Core API

MedicalVolume

dosma.data_io.MedicalVolume

The class for medical images.

Image I/O

dosma.data_io.NiftiReader

A class for reading NIfTI files.

dosma.data_io.NiftiWriter

A class for writing volumes in NIfTI format.

dosma.data_io.DicomReader

A class for reading DICOM files.

dosma.data_io.DicomWriter

A class for writing volumes in DICOM format.

Image Orientation

Standardized orientation convention and utilities.

Medical image orientation convention is library and image format (DICOM, NIfTI, etc.) dependent and is often difficult to interpret. This makes it challenging to intelligently and rapidly reformat images.

We adopt a easily interpretable orientation representation for the dimensions and define utilities to convert between different orientation formats from current libraries (Nibabel, PyDicom, ITK, etc).

Orientations are represented by string axis codes:

  • "LR": left to right; "RL": right to left

  • "PA": posterior to anterior; "AP": anterior to posterior

  • "IS": inferior to superior; "SI": superior to inferior

A MedicalVolume object with orientation ("SI", "AP", "LR") has an array where the first dimension spans superior -> inferior, the second dimension spans anterior -> posterior, and the third dimension spans left -> right. Voxel at (i,j,k) index (0,0,0) would be the (superior, anterior, left) corner.

In many cases, images are not acquired in the standard plane convention, but rather in a rotated frame. In this case, the orientations correspond to the closest axis the a particular dimension.

Two general conventions are followed:

  • All orientations are in patient voxel coordinates. Image data from (i, j, k) corresponds to the voxel at array position arr[i,j,k].

  • Left: corresponds to patient (not observer) left, right: corresponds to patient (not observer) right.

We adopt the RAS+ standard (as defined by NIfTI) for orienting our images. The + in RAS+ indicates that all directions point to the increasing direction. i.e. from -x to x:.
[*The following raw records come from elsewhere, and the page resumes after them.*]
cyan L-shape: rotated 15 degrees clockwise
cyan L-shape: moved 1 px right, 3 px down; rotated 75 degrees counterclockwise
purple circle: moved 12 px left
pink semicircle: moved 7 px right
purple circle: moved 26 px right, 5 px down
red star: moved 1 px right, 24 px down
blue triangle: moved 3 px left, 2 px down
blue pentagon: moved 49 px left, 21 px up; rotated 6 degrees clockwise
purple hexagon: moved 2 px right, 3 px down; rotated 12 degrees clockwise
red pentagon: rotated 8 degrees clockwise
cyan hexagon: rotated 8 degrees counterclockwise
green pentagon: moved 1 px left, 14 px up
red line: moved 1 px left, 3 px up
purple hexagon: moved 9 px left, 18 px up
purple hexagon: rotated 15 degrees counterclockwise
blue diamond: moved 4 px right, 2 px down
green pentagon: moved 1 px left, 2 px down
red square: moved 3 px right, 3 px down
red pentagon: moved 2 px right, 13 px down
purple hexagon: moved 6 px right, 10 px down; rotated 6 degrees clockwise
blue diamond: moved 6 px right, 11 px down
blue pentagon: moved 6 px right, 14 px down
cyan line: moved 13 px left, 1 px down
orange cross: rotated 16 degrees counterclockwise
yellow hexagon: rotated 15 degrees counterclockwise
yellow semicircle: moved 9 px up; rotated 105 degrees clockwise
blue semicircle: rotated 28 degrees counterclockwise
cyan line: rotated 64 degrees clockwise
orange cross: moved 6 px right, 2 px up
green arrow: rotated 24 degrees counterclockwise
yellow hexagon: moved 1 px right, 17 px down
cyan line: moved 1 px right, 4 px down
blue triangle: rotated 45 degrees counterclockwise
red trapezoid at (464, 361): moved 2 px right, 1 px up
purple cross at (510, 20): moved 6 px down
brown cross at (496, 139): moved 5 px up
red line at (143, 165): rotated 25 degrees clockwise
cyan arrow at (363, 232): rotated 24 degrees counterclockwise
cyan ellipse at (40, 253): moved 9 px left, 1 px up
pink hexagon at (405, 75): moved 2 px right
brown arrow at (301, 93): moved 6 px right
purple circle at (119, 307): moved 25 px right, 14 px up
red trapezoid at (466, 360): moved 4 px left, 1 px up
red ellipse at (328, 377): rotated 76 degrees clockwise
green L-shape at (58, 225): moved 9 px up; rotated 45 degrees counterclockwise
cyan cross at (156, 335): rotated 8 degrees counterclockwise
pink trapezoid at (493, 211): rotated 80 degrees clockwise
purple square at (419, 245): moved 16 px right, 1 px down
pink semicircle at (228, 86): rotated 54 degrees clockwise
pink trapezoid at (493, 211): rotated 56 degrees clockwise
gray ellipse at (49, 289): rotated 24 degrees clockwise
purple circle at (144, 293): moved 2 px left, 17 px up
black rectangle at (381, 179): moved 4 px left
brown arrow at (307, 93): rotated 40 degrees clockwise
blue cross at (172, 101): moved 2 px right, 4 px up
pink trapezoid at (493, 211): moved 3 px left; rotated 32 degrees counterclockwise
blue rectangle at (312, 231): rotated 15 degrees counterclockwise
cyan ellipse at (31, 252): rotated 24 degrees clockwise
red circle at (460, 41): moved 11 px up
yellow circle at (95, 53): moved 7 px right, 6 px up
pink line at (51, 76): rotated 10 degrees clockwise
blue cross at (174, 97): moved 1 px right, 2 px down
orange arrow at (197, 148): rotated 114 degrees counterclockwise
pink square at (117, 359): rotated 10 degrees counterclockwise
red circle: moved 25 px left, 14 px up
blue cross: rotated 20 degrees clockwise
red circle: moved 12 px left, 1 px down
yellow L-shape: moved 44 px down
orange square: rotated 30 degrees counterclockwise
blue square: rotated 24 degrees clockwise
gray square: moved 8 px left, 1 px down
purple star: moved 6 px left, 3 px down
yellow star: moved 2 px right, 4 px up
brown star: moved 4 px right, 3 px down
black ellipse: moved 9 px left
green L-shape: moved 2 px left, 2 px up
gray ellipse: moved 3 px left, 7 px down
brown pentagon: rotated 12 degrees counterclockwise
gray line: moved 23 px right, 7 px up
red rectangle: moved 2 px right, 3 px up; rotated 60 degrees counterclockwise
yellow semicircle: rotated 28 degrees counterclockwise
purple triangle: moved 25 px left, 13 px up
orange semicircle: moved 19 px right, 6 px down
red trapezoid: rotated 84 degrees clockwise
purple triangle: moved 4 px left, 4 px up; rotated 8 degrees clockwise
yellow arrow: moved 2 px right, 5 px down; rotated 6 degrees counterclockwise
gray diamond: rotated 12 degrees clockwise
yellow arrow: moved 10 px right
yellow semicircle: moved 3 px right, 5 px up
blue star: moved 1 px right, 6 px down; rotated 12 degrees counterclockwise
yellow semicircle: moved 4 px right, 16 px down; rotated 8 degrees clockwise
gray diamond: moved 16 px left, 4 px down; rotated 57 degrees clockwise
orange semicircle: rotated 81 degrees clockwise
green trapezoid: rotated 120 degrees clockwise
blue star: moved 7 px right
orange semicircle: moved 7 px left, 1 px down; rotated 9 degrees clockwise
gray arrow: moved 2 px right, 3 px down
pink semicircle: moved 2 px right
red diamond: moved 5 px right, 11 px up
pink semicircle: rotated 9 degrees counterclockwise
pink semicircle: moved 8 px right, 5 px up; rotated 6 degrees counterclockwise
Image spacing, direction, and global origin are represented by a 4x4 affine matrix (\(A\)) and is identical to the nibabel affine matrix (see nibabel). The affine matrix converts pixel coordinates (i, j, k) into world (NIfTI) coordinates (x, y, z).

\[\begin{split}\begin{bmatrix} x\\y\\z\\1\end{bmatrix} = A \begin{bmatrix} i\\j\\k\\1\end{bmatrix}\end{split}\]

For example,

\[\begin{split}\begin{bmatrix} x\\y\\z\\1 \end{bmatrix} = \begin{bmatrix} 0 & 0 & 1.5 & -61.6697\\-0.3125 & 0 & 0 & 50.8516\\ 0 & -0.3125 & 0 & 88.5876\\0 & 0 & 0 & 1 \end{bmatrix} \begin{bmatrix} i\\j\\k\\1\end{bmatrix}\end{split}\]

For details on how the affine matrix is used for reformatting see dosma.data_io.MedicalVolume.

dosma.data_io.orientation.get_transpose_inds

Get indices for reordering planes from curr_orientation to new_orientation.

dosma.data_io.orientation.get_flip_inds

Get indices to flip from curr_orientation to new_orientation.

dosma.data_io.orientation.orientation_nib_to_standard

Convert Nibabel orientation to the standard dosma orientation format.

dosma.data_io.orientation.orientation_standard_to_nib

Convert standard dosma orientation format to Nibabel orientation.

Image Registration

For details on using registration, see the Registration Guide.

dosma.utils.registration.register

Register moving image(s) to the target.

dosma.utils.registration.apply_warp

Apply transform(s) to moving image using transformix.

dosma.utils.registration.symlink_elastix

Symlinks elastix/transformix files to the dosma library.

dosma.utils.registration.unlink_elastix

Unlinks all elastix/transformix files in the dosma library.

Fitting

For details on using fitting functions, see the Fitting Guide.

General fitting functions:

dosma.utils.fits.curve_fit

Use non-linear least squares to fit a function func to data.

dosma.utils.fits.monoexponential

Function: \(f(x) = a * e^{b*x}\).

dosma.utils.fits.biexponential

Function: \(f(x) = a1*e^{b1*x} + a2*e^{b2*x}\).

Quantitative MR Fitter classes:

dosma.utils.fits.MonoExponentialFit

Fit quantitative values using mono-exponential fit of model \(a*exp(t/tc)\).